> **Directions**
Exclude the pictures and transcribe the rest of the data below exactly.

> **The records**
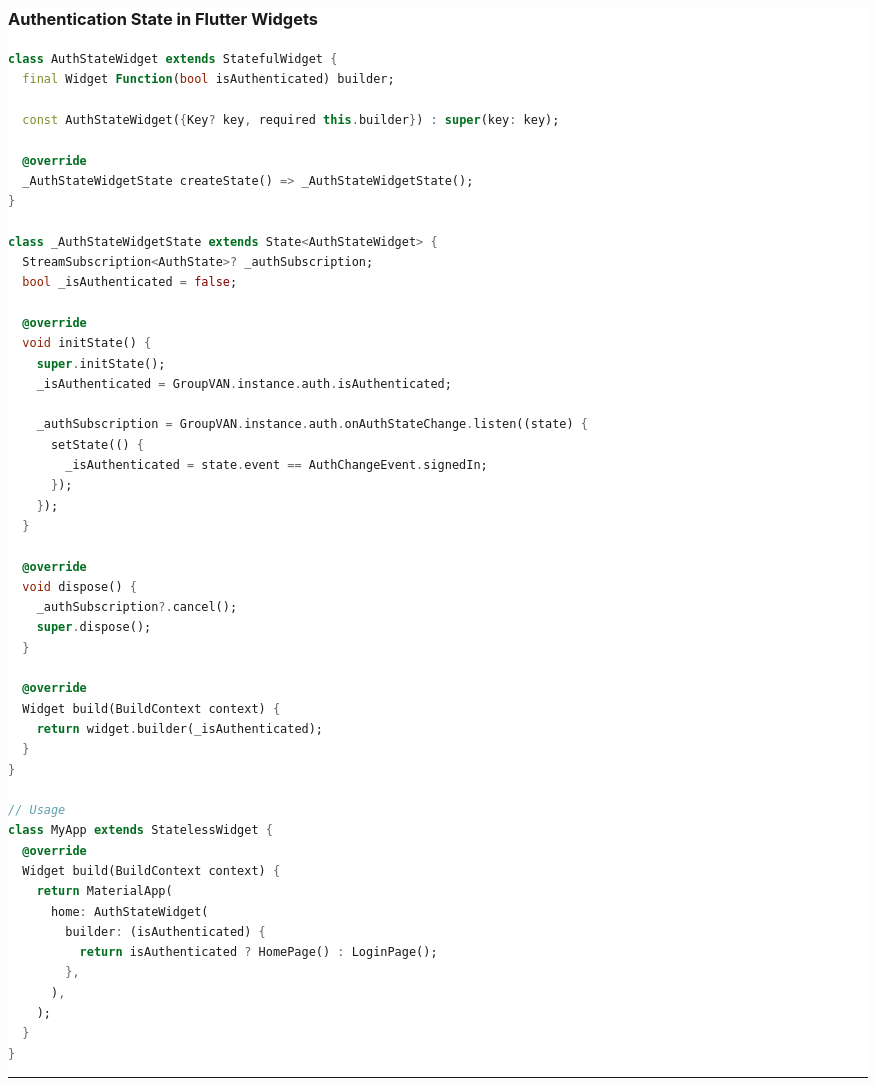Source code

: ### Authentication State in Flutter Widgets

```dart
class AuthStateWidget extends StatefulWidget {
  final Widget Function(bool isAuthenticated) builder;
  
  const AuthStateWidget({Key? key, required this.builder}) : super(key: key);
  
  @override
  _AuthStateWidgetState createState() => _AuthStateWidgetState();
}

class _AuthStateWidgetState extends State<AuthStateWidget> {
  StreamSubscription<AuthState>? _authSubscription;
  bool _isAuthenticated = false;
  
  @override
  void initState() {
    super.initState();
    _isAuthenticated = GroupVAN.instance.auth.isAuthenticated;
    
    _authSubscription = GroupVAN.instance.auth.onAuthStateChange.listen((state) {
      setState(() {
        _isAuthenticated = state.event == AuthChangeEvent.signedIn;
      });
    });
  }
  
  @override
  void dispose() {
    _authSubscription?.cancel();
    super.dispose();
  }
  
  @override
  Widget build(BuildContext context) {
    return widget.builder(_isAuthenticated);
  }
}

// Usage
class MyApp extends StatelessWidget {
  @override
  Widget build(BuildContext context) {
    return MaterialApp(
      home: AuthStateWidget(
        builder: (isAuthenticated) {
          return isAuthenticated ? HomePage() : LoginPage();
        },
      ),
    );
  }
}
```

---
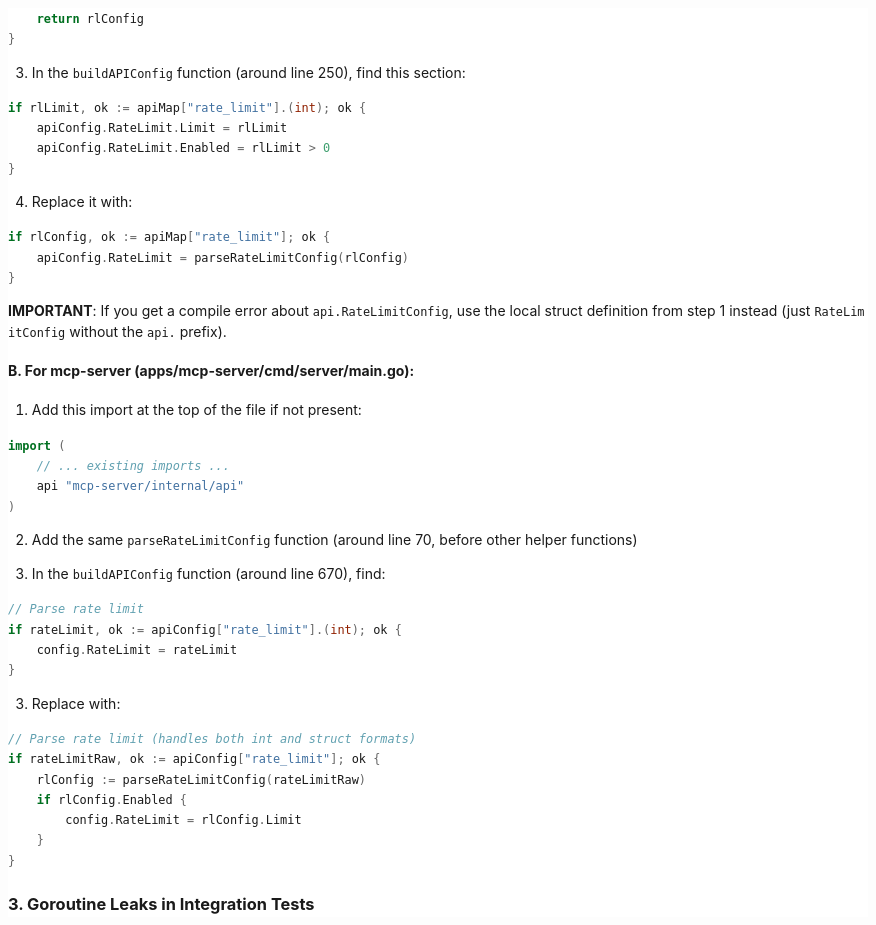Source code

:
 ```go
	return rlConfig
}
```

3. In the `buildAPIConfig` function (around line 250), find this section:
```go
if rlLimit, ok := apiMap["rate_limit"].(int); ok {
    apiConfig.RateLimit.Limit = rlLimit
    apiConfig.RateLimit.Enabled = rlLimit > 0
}
```

4. Replace it with:
```go
if rlConfig, ok := apiMap["rate_limit"]; ok {
    apiConfig.RateLimit = parseRateLimitConfig(rlConfig)
}
```

**IMPORTANT**: If you get a compile error about `api.RateLimitConfig`, use the local struct definition from step 1 instead (just `RateLimitConfig` without the `api.` prefix).

#### B. For mcp-server (apps/mcp-server/cmd/server/main.go):

1. Add this import at the top of the file if not present:
```go
import (
    // ... existing imports ...
    api "mcp-server/internal/api"
)
```

2. Add the same `parseRateLimitConfig` function (around line 70, before other helper functions)

3. In the `buildAPIConfig` function (around line 670), find:
```go
// Parse rate limit
if rateLimit, ok := apiConfig["rate_limit"].(int); ok {
    config.RateLimit = rateLimit
}
```

3. Replace with:
```go
// Parse rate limit (handles both int and struct formats)
if rateLimitRaw, ok := apiConfig["rate_limit"]; ok {
    rlConfig := parseRateLimitConfig(rateLimitRaw)
    if rlConfig.Enabled {
        config.RateLimit = rlConfig.Limit
    }
}
```

### 3. Goroutine Leaks in Integration Tests
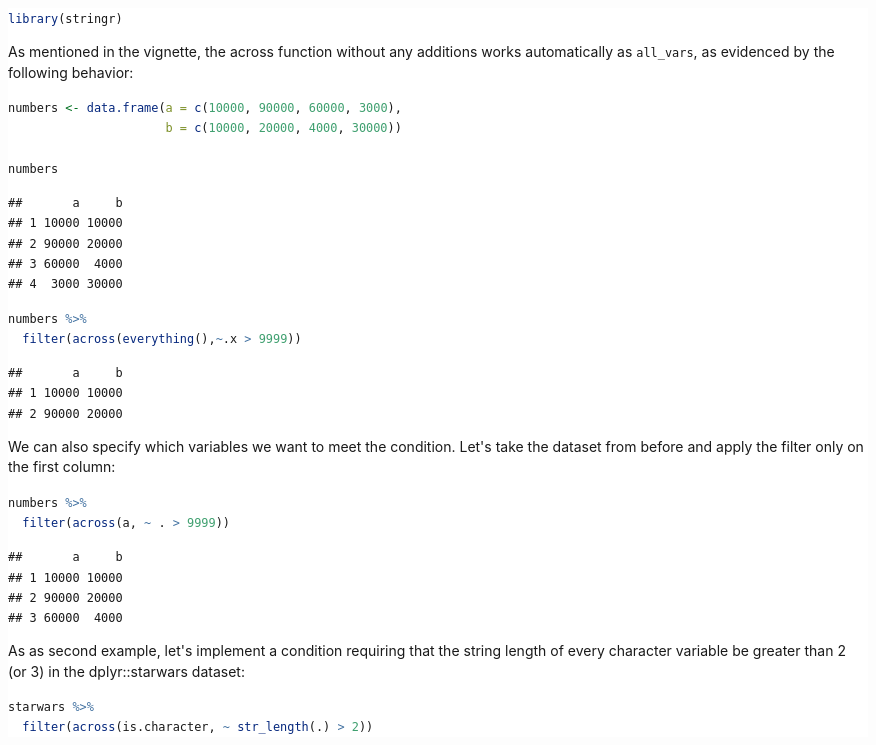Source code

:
```r
library(stringr)
```

As mentioned in the vignette, the across function without any additions works automatically as `all_vars`, as evidenced by the following behavior:


```r
numbers <- data.frame(a = c(10000, 90000, 60000, 3000),
                      b = c(10000, 20000, 4000, 30000))

numbers
```

```
##       a     b
## 1 10000 10000
## 2 90000 20000
## 3 60000  4000
## 4  3000 30000
```



```r
numbers %>%
  filter(across(everything(),~.x > 9999))
```

```
##       a     b
## 1 10000 10000
## 2 90000 20000
```

We can also specify which variables we want to meet the condition. Let's take the dataset from before and apply the filter only on the first column: 



```r
numbers %>%
  filter(across(a, ~ . > 9999))
```

```
##       a     b
## 1 10000 10000
## 2 90000 20000
## 3 60000  4000
```

As as second example, let's implement a condition requiring that the string length of every character variable be greater than 2 (or 3) in the dplyr::starwars dataset:


```r
starwars %>%
  filter(across(is.character, ~ str_length(.) > 2))
```
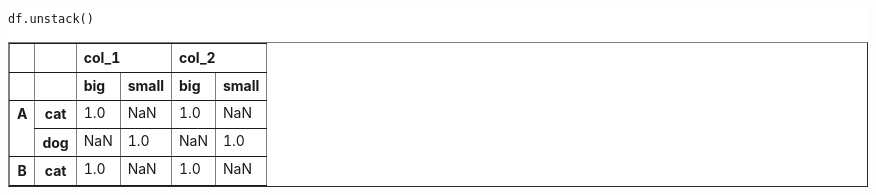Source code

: </div>




```python
df.unstack()
```




<div>
<style scoped>
    .dataframe tbody tr th:only-of-type {
        vertical-align: middle;
    }

    .dataframe tbody tr th {
        vertical-align: top;
    }

    .dataframe thead tr th {
        text-align: left;
    }
</style>
<table border="1" class="dataframe">
  <thead>
    <tr>
      <th></th>
      <th></th>
      <th colspan="2" halign="left">col_1</th>
      <th colspan="2" halign="left">col_2</th>
    </tr>
    <tr>
      <th></th>
      <th></th>
      <th>big</th>
      <th>small</th>
      <th>big</th>
      <th>small</th>
    </tr>
  </thead>
  <tbody>
    <tr>
      <th rowspan="2" valign="top">A</th>
      <th>cat</th>
      <td>1.0</td>
      <td>NaN</td>
      <td>1.0</td>
      <td>NaN</td>
    </tr>
    <tr>
      <th>dog</th>
      <td>NaN</td>
      <td>1.0</td>
      <td>NaN</td>
      <td>1.0</td>
    </tr>
    <tr>
      <th rowspan="2" valign="top">B</th>
      <th>cat</th>
      <td>1.0</td>
      <td>NaN</td>
      <td>1.0</td>
      <td>NaN</td>
    </tr>
    <tr>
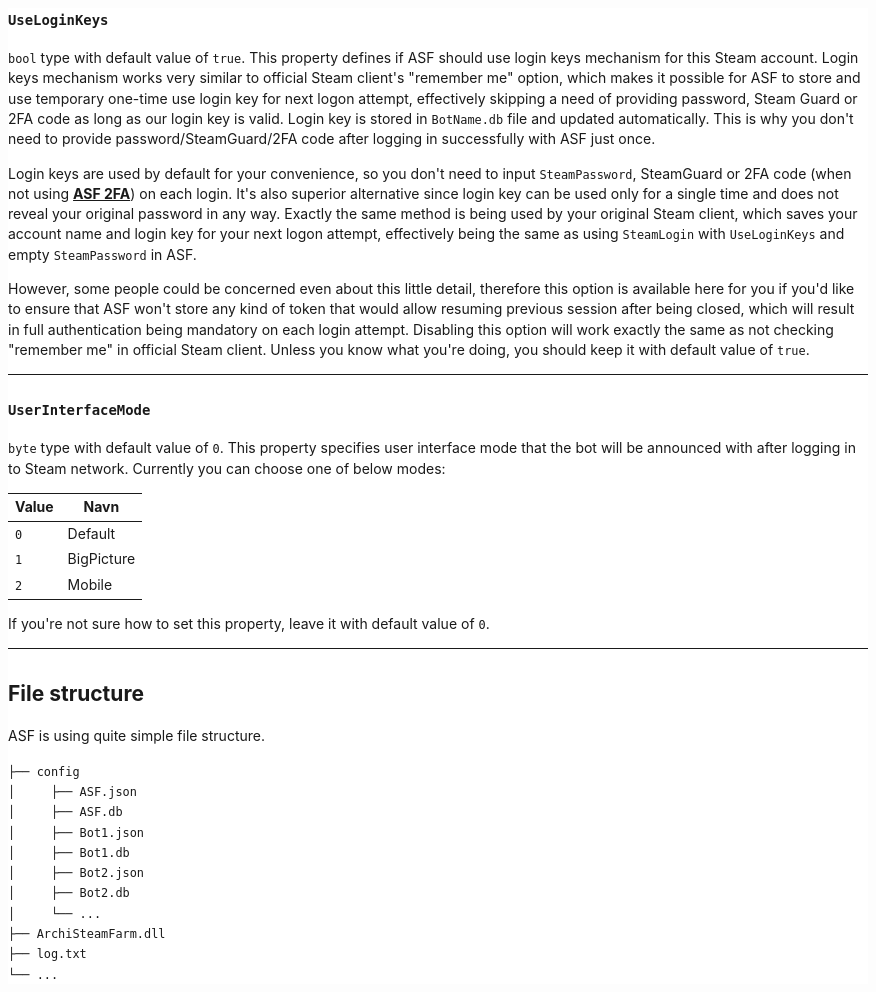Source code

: 
### `UseLoginKeys`

`bool` type with default value of `true`. This property defines if ASF should use login keys mechanism for this Steam account. Login keys mechanism works very similar to official Steam client's "remember me" option, which makes it possible for ASF to store and use temporary one-time use login key for next logon attempt, effectively skipping a need of providing password, Steam Guard or 2FA code as long as our login key is valid. Login key is stored in `BotName.db` file and updated automatically. This is why you don't need to provide password/SteamGuard/2FA code after logging in successfully with ASF just once.

Login keys are used by default for your convenience, so you don't need to input `SteamPassword`, SteamGuard or 2FA code (when not using **[ASF 2FA](https://github.com/JustArchiNET/ArchiSteamFarm/wiki/Two-factor-authentication)**) on each login. It's also superior alternative since login key can be used only for a single time and does not reveal your original password in any way. Exactly the same method is being used by your original Steam client, which saves your account name and login key for your next logon attempt, effectively being the same as using `SteamLogin` with `UseLoginKeys` and empty `SteamPassword` in ASF.

However, some people could be concerned even about this little detail, therefore this option is available here for you if you'd like to ensure that ASF won't store any kind of token that would allow resuming previous session after being closed, which will result in full authentication being mandatory on each login attempt. Disabling this option will work exactly the same as not checking "remember me" in official Steam client. Unless you know what you're doing, you should keep it with default value of `true`.

---

### `UserInterfaceMode`

`byte` type with default value of `0`. This property specifies user interface mode that the bot will be announced with after logging in to Steam network. Currently you can choose one of below modes:

| Value | Navn       |
| ----- | ---------- |
| `0`   | Default    |
| `1`   | BigPicture |
| `2`   | Mobile     |

If you're not sure how to set this property, leave it with default value of `0`.

---

## File structure

ASF is using quite simple file structure.

```text
├── config
│     ├── ASF.json
│     ├── ASF.db
│     ├── Bot1.json
│     ├── Bot1.db
│     ├── Bot2.json
│     ├── Bot2.db
│     └── ...
├── ArchiSteamFarm.dll
├── log.txt
└── ...
```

> **Solution**
Source code

: ### Authentication State in Flutter Widgets

```dart
class AuthStateWidget extends StatefulWidget {
  final Widget Function(bool isAuthenticated) builder;
  
  const AuthStateWidget({Key? key, required this.builder}) : super(key: key);
  
  @override
  _AuthStateWidgetState createState() => _AuthStateWidgetState();
}

class _AuthStateWidgetState extends State<AuthStateWidget> {
  StreamSubscription<AuthState>? _authSubscription;
  bool _isAuthenticated = false;
  
  @override
  void initState() {
    super.initState();
    _isAuthenticated = GroupVAN.instance.auth.isAuthenticated;
    
    _authSubscription = GroupVAN.instance.auth.onAuthStateChange.listen((state) {
      setState(() {
        _isAuthenticated = state.event == AuthChangeEvent.signedIn;
      });
    });
  }
  
  @override
  void dispose() {
    _authSubscription?.cancel();
    super.dispose();
  }
  
  @override
  Widget build(BuildContext context) {
    return widget.builder(_isAuthenticated);
  }
}

// Usage
class MyApp extends StatelessWidget {
  @override
  Widget build(BuildContext context) {
    return MaterialApp(
      home: AuthStateWidget(
        builder: (isAuthenticated) {
          return isAuthenticated ? HomePage() : LoginPage();
        },
      ),
    );
  }
}
```

---
Source code

:
 ```go
	return rlConfig
}
```

3. In the `buildAPIConfig` function (around line 250), find this section:
```go
if rlLimit, ok := apiMap["rate_limit"].(int); ok {
    apiConfig.RateLimit.Limit = rlLimit
    apiConfig.RateLimit.Enabled = rlLimit > 0
}
```

4. Replace it with:
```go
if rlConfig, ok := apiMap["rate_limit"]; ok {
    apiConfig.RateLimit = parseRateLimitConfig(rlConfig)
}
```

**IMPORTANT**: If you get a compile error about `api.RateLimitConfig`, use the local struct definition from step 1 instead (just `RateLimitConfig` without the `api.` prefix).

#### B. For mcp-server (apps/mcp-server/cmd/server/main.go):

1. Add this import at the top of the file if not present:
```go
import (
    // ... existing imports ...
    api "mcp-server/internal/api"
)
```

2. Add the same `parseRateLimitConfig` function (around line 70, before other helper functions)

3. In the `buildAPIConfig` function (around line 670), find:
```go
// Parse rate limit
if rateLimit, ok := apiConfig["rate_limit"].(int); ok {
    config.RateLimit = rateLimit
}
```

3. Replace with:
```go
// Parse rate limit (handles both int and struct formats)
if rateLimitRaw, ok := apiConfig["rate_limit"]; ok {
    rlConfig := parseRateLimitConfig(rateLimitRaw)
    if rlConfig.Enabled {
        config.RateLimit = rlConfig.Limit
    }
}
```

### 3. Goroutine Leaks in Integration Tests
Source code

:
```r
library(stringr)
```

As mentioned in the vignette, the across function without any additions works automatically as `all_vars`, as evidenced by the following behavior:


```r
numbers <- data.frame(a = c(10000, 90000, 60000, 3000),
                      b = c(10000, 20000, 4000, 30000))

numbers
```

```
##       a     b
## 1 10000 10000
## 2 90000 20000
## 3 60000  4000
## 4  3000 30000
```



```r
numbers %>%
  filter(across(everything(),~.x > 9999))
```

```
##       a     b
## 1 10000 10000
## 2 90000 20000
```

We can also specify which variables we want to meet the condition. Let's take the dataset from before and apply the filter only on the first column: 



```r
numbers %>%
  filter(across(a, ~ . > 9999))
```

```
##       a     b
## 1 10000 10000
## 2 90000 20000
## 3 60000  4000
```

As as second example, let's implement a condition requiring that the string length of every character variable be greater than 2 (or 3) in the dplyr::starwars dataset:


```r
starwars %>%
  filter(across(is.character, ~ str_length(.) > 2))
```
Source code

: </div>




```python
df.unstack()
```




<div>
<style scoped>
    .dataframe tbody tr th:only-of-type {
        vertical-align: middle;
    }

    .dataframe tbody tr th {
        vertical-align: top;
    }

    .dataframe thead tr th {
        text-align: left;
    }
</style>
<table border="1" class="dataframe">
  <thead>
    <tr>
      <th></th>
      <th></th>
      <th colspan="2" halign="left">col_1</th>
      <th colspan="2" halign="left">col_2</th>
    </tr>
    <tr>
      <th></th>
      <th></th>
      <th>big</th>
      <th>small</th>
      <th>big</th>
      <th>small</th>
    </tr>
  </thead>
  <tbody>
    <tr>
      <th rowspan="2" valign="top">A</th>
      <th>cat</th>
      <td>1.0</td>
      <td>NaN</td>
      <td>1.0</td>
      <td>NaN</td>
    </tr>
    <tr>
      <th>dog</th>
      <td>NaN</td>
      <td>1.0</td>
      <td>NaN</td>
      <td>1.0</td>
    </tr>
    <tr>
      <th rowspan="2" valign="top">B</th>
      <th>cat</th>
      <td>1.0</td>
      <td>NaN</td>
      <td>1.0</td>
      <td>NaN</td>
    </tr>
    <tr>
Source code

: 
### `UseLoginKeys`

`bool` type with default value of `true`. This property defines if ASF should use login keys mechanism for this Steam account. Login keys mechanism works very similar to official Steam client's "remember me" option, which makes it possible for ASF to store and use temporary one-time use login key for next logon attempt, effectively skipping a need of providing password, Steam Guard or 2FA code as long as our login key is valid. Login key is stored in `BotName.db` file and updated automatically. This is why you don't need to provide password/SteamGuard/2FA code after logging in successfully with ASF just once.

Login keys are used by default for your convenience, so you don't need to input `SteamPassword`, SteamGuard or 2FA code (when not using **[ASF 2FA](https://github.com/JustArchiNET/ArchiSteamFarm/wiki/Two-factor-authentication)**) on each login. It's also superior alternative since login key can be used only for a single time and does not reveal your original password in any way. Exactly the same method is being used by your original Steam client, which saves your account name and login key for your next logon attempt, effectively being the same as using `SteamLogin` with `UseLoginKeys` and empty `SteamPassword` in ASF.

However, some people could be concerned even about this little detail, therefore this option is available here for you if you'd like to ensure that ASF won't store any kind of token that would allow resuming previous session after being closed, which will result in full authentication being mandatory on each login attempt. Disabling this option will work exactly the same as not checking "remember me" in official Steam client. Unless you know what you're doing, you should keep it with default value of `true`.

---

### `UserInterfaceMode`

`byte` type with default value of `0`. This property specifies user interface mode that the bot will be announced with after logging in to Steam network. Currently you can choose one of below modes:

| Value | Navn       |
| ----- | ---------- |
| `0`   | Default    |
| `1`   | BigPicture |
| `2`   | Mobile     |

If you're not sure how to set this property, leave it with default value of `0`.

---

## File structure

ASF is using quite simple file structure.

```text
├── config
│     ├── ASF.json
│     ├── ASF.db
│     ├── Bot1.json
│     ├── Bot1.db
│     ├── Bot2.json
│     ├── Bot2.db
│     └── ...
├── ArchiSteamFarm.dll
├── log.txt
└── ...
```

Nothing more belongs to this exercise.